Further Improvements

Stratified sampling is a topic we didn’t get to today; it is often desirable when one is generating multiple samples over an interval. For a power-of-2 stratification, it’s possible to work backward from the various sampling algorithms to determine constraints on the bit patterns the achieve stratification. I’ll leave the details of that to the reader; Sample01() is a good place to start.

We also haven’t dug into the case of an interval that spans zero. To achieve uniform sampling a similar rejection-based approach is probably needed where given such an interval \([a,b)\) we define an extended interval \([-c,c)\) with \(c=\max (|a|, |b|)\) that encompasses the original interval. We can then randomly select the positive or negative side, generate a sample, and then reject it if it is not inside the original interval. However, the combination of an unbalanced interval that spans zero and also includes an exact power of two at its upper bound gives an even worse worst case: consider a highly unbalanced interval like \([-2^{-100}, 2^{64}]\): we end up with a nearly \(3/4\) chance of rejecting each candidate sample.

Discussion

It was pretty good going through the special cases until we reached the end.
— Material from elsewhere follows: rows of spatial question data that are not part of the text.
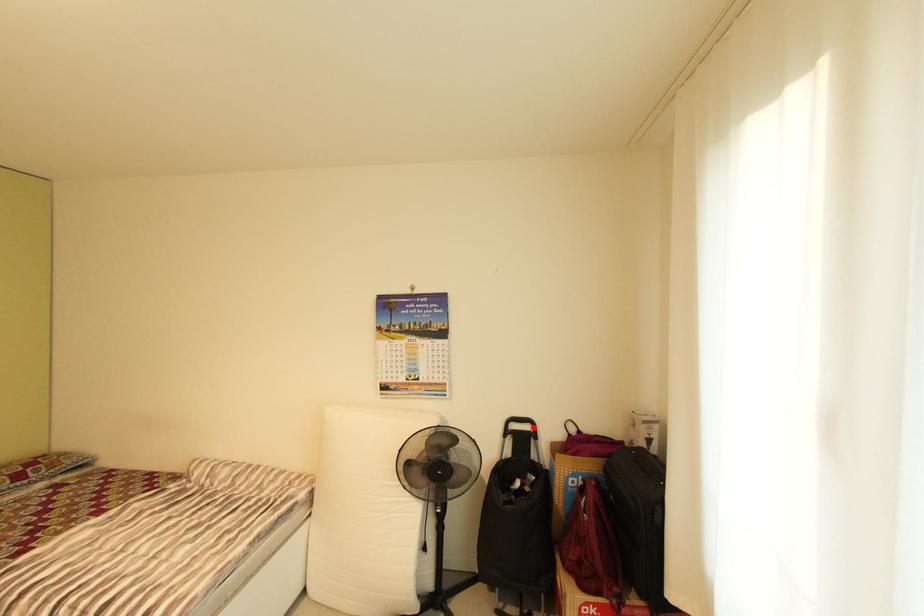
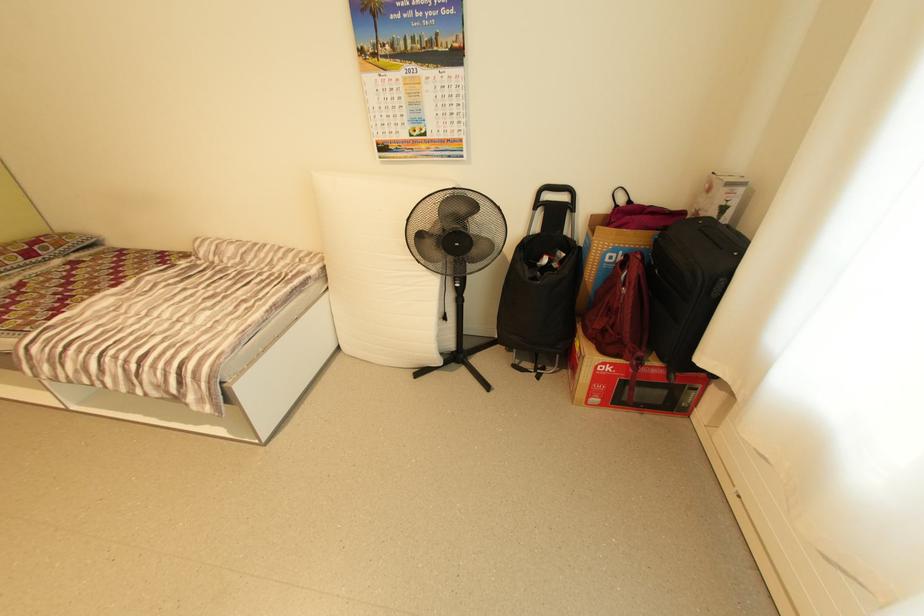
Where in the second image is the point corresponding to the highlighted location from the first image?

(570, 198)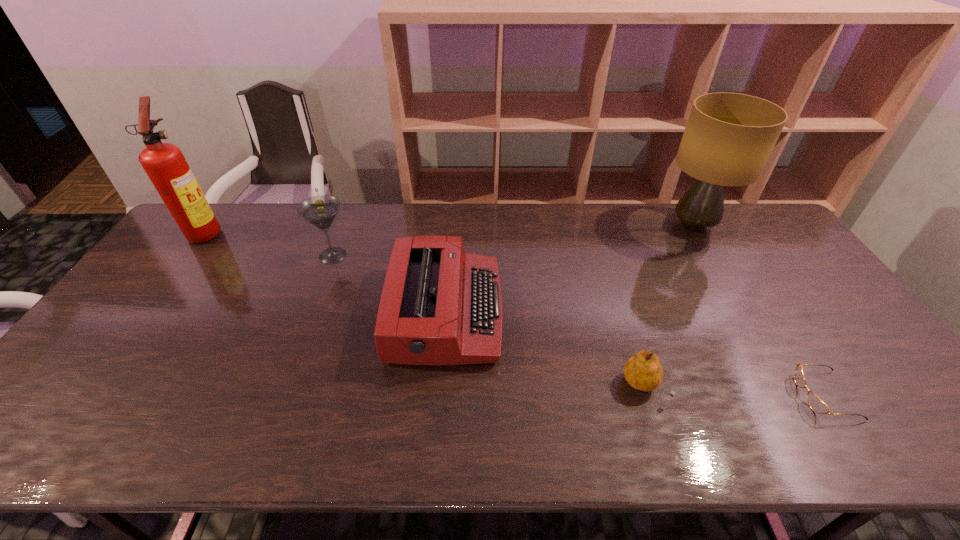
Where is `blank space located on the typing side of the fourth object from right to left`? The width and height of the screenshot is (960, 540). blank space located on the typing side of the fourth object from right to left is located at coordinates (569, 312).

Image resolution: width=960 pixels, height=540 pixels. Find the location of `free space located on the right of the pear`. free space located on the right of the pear is located at coordinates (706, 387).

Find the location of a particular element. vacant space located on the front-facing side of the shortest object is located at coordinates (661, 395).

Locate an element on the screen. vacant space located 0.240m on the front-facing side of the shortest object is located at coordinates (700, 395).

This screenshot has height=540, width=960. What are the coordinates of `blank space located on the front-facing side of the shortest object` in the screenshot? It's located at (666, 395).

What are the coordinates of `fire extinguisher that is at the far edge` in the screenshot? It's located at (164, 163).

Locate an element on the screen. The height and width of the screenshot is (540, 960). lampshade positioned at the far edge is located at coordinates (729, 137).

This screenshot has width=960, height=540. In order to click on martini at the far edge in this screenshot , I will do `click(321, 210)`.

You are a GUI agent. You are given a task and a screenshot of the screen. Output one action in this format:
    pyautogui.click(x=<x>, y=<y>)
    Task: Click on the object that is at the near edge
    
    Given the screenshot: What is the action you would take?
    pyautogui.click(x=816, y=404)

Image resolution: width=960 pixels, height=540 pixels. I want to click on object that is at the left edge, so click(164, 163).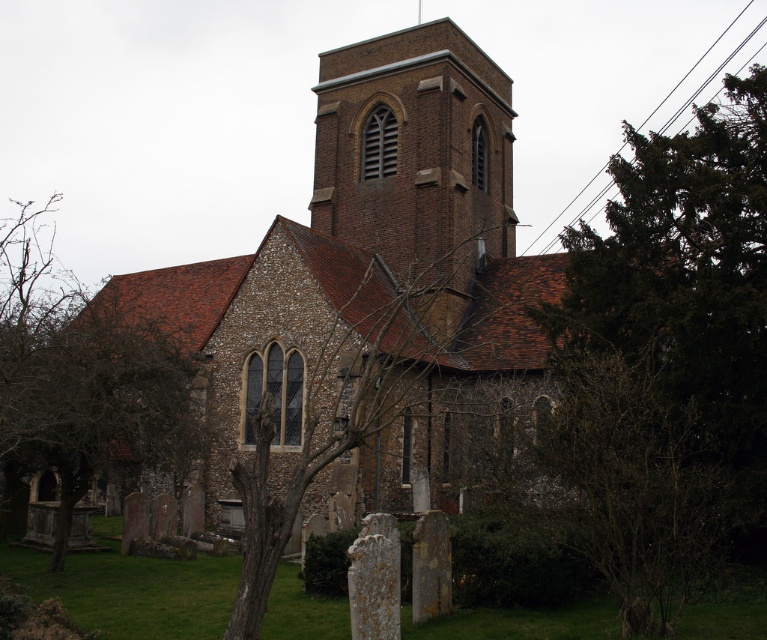
You are standing in front of the church and want to take a photo of the bare branches at center without the green leafy tree at lower left blocking the view. Is this possible?

The bare branches at center is behind the green leafy tree at lower left, so it would be blocked by the tree and not visible in the photo.

You are standing in the graveyard and want to take a photo of the brown stone church at center and the green leafy tree at lower left. Which object should you frame first in your camera to ensure both are in the shot?

The brown stone church at center is narrower than the green leafy tree at lower left, so you should frame the green leafy tree at lower left first to ensure both fit in the shot.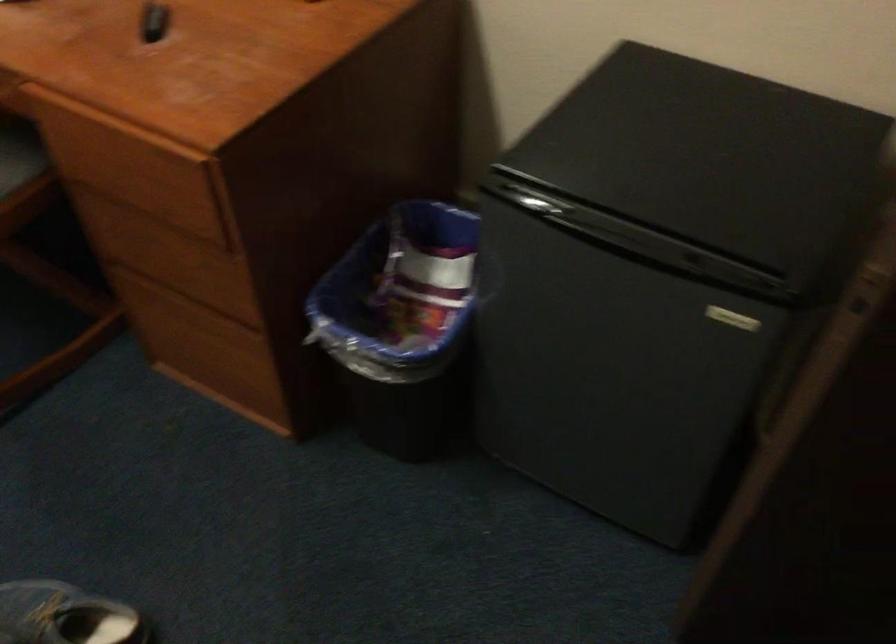
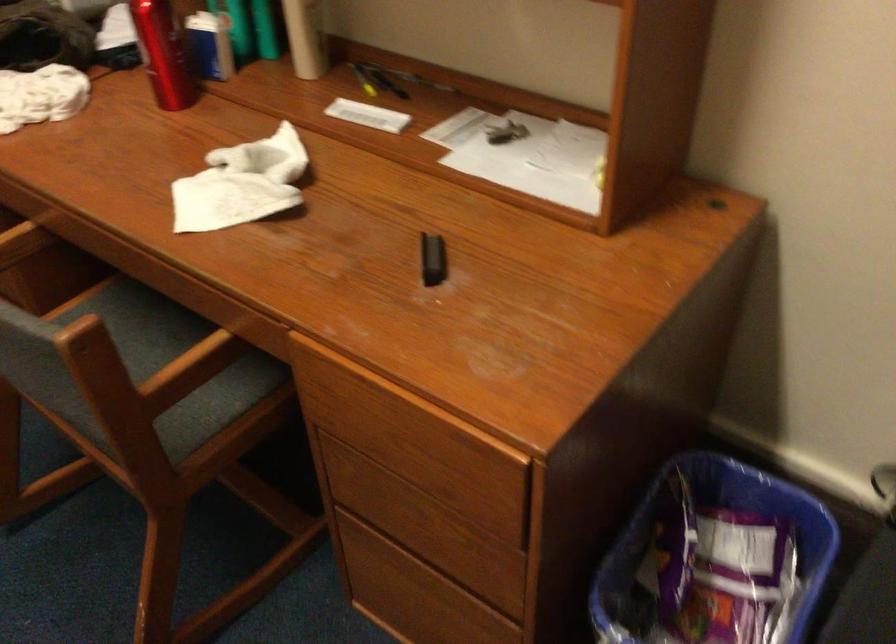
Question: Based on the continuous images, in which direction is the camera rotating? Reply with the corresponding letter.

Choices:
 (A) Left
 (B) Right
 (C) Up
 (D) Down

Answer: (C)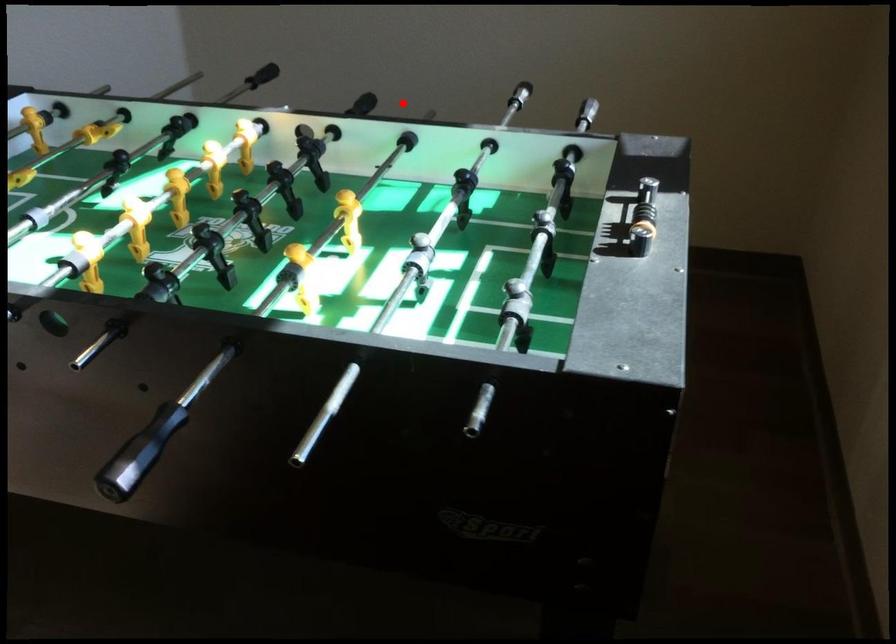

Unfortunately, I don’t see a good way to work around the need to do rejection sampling when there are partial power-of-two intervals at the ends of the range. Perhaps that isn’t the worst thing ever, but having an irregular amount of computation afoot is not ideal if high performance on GPUs or using SIMD instructions is of interest.

Nevertheless, a quick benchmark suggests that SampleRange() is only about 2.5 times slower than \((1-t)a+tb\) on my system here if the cost of random number generation is included. If a reasonable amount of computation is performed for each sample, the added cost may be no concern. However, lacking a clear example of a case where this first-class sampling makes a difference in the final results, it’s hard to argue for the added expense in general.

note

  1. Goualard also suggests a sampling algorithm based on a uniform spacing over the interval that is by design not able to generate all possible floating-point values. This algorithm seems to have been previously derived by Artur Grabowski in his random-double library from 2015; see rd_positive() there.